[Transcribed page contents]

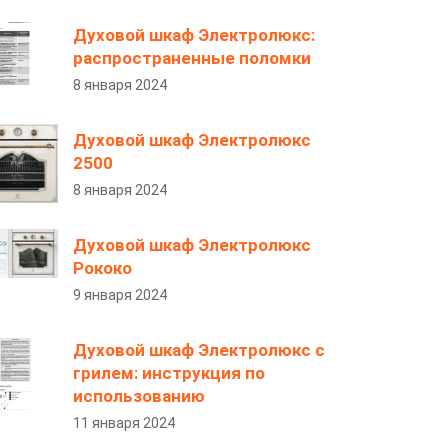
Духовой шкаф Электролюкс:
распространенные поломки
8 января 2024
Духовой шкаф Электролюкс
2500
8 января 2024
Духовой шкаф Электролюкс
Рококо
9 января 2024
Духовой шкаф Электролюкс с
грилем: инструкция по
использованию
11 января 2024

**To-do item:** Look for the string "шкаф" in the data above and return every line that has it.

**Answer box:**
Духовой шкаф Электролюкс:
Духовой шкаф Электролюкс
Духовой шкаф Электролюкс
Духовой шкаф Электролюкс с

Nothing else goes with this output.